The vestibular system acts as our body's GPS device. Located in the inner ear, this system collects information about where we are and how we're positioned, then sends that information to our central nervous system to process so we can remain balanced while our eyes and bodies move.
If something disrupts the vestibular system, our brain can't properly make sense of our location, and we may experience a range of symptoms, including vertigo, disequilibrium, nausea or anxiety. The ENT, Hearing and Balance Center at MU Health Care offers a variety of testing and treatment options for vestibular disorders.
Vestibular disorders can be caused by a number of injuries, illnesses and conditions. The most common causes include:
- Benign Paroxysmal Positional Vertigo (BPPV): the most common cause of vertigo with a true spinning sensation lasting seconds that is usually associated with a change in head position.
- Meniere's Disease: an episodic vertigo lasting minutes that is also characterized by hearing loss, tinnitus (usually roaring) and the sensation of ear fullness.
- Vestibular Migraine: a migraine variant where the headache component is typically absent, but a prevailing sense of imbalance or vertigo occurs. It can be accompanied by other more typical migraine symptoms such as sensitivity to light, sound and nausea.
Other less frequent causes of vestibular disorders include aging, multiple sclerosis, ear or other viral infection, or a brain injury.
Each of the following non-invasive, painless tests of the vestibular system are analyzed and interpreted by one of our trained audiologists. These tests require specialized equipment and careful adherence to provided instructions.

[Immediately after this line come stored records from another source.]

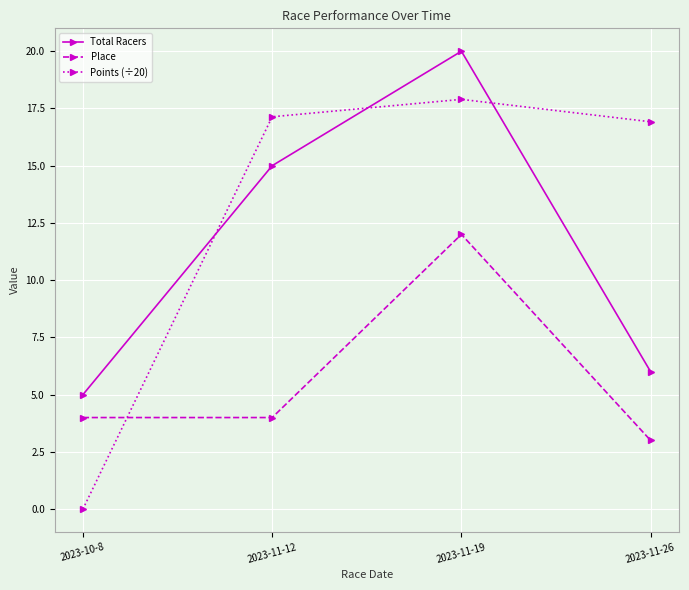

Reading right to left, extract all data points from this chart.

Total Racers: 6.0	20.0	15.0	5.0
Place: 3.0	12.0	4.0	4.0
Points (÷20): 16.9	17.9	17.1	0.0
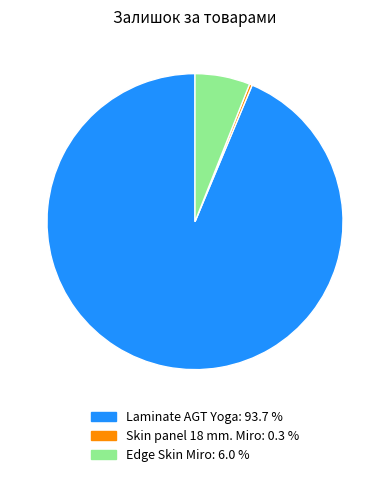

Does any single category account for the majority?

Yes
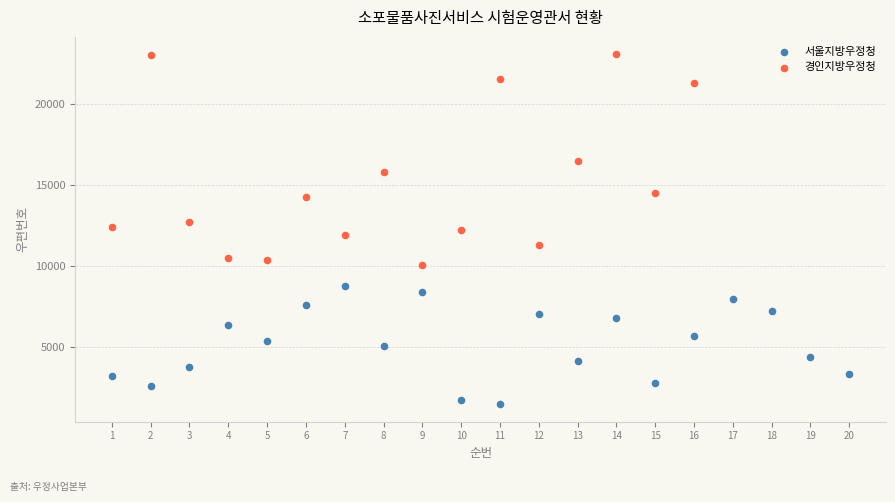

Which series has the largest Y range (max minus min)?

경인지방우정청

- Videonystagmography (VNG): Goggles are used to monitor eye movements in response to different stimulus conditions.
- Rotary chair: a response to chair movements while wearing goggles.
- Vestibular Evoked Myogenic Potential (VEMP): a response to sound measured through electrodes.
- Posturography: the measurement of the balance system, including eyes, ears and the body's sense of where it is while using a harness and movable platform.
Your doctor may order additional tests such as an MRI or a CT scan to evaluate more complex disorders.
There are a variety of treatment options available to alleviate the symptoms of vestibular disorders. Our team will work with you to personalize your treatment plan and offer the best care possible.
- Formal vestibular therapy, performed by a physical therapist, may be included in treatment depending on the disorder.
- Particle repositioning consists of moving naturally occurring crystals, called otoconia, back to their normal location in the inner ear. As the condition sometimes recurs, exercise instructions will be given to you to follow at home as necessary.
- Dietary modifications and medication can also help manage and reduce symptoms of vestibular disorders.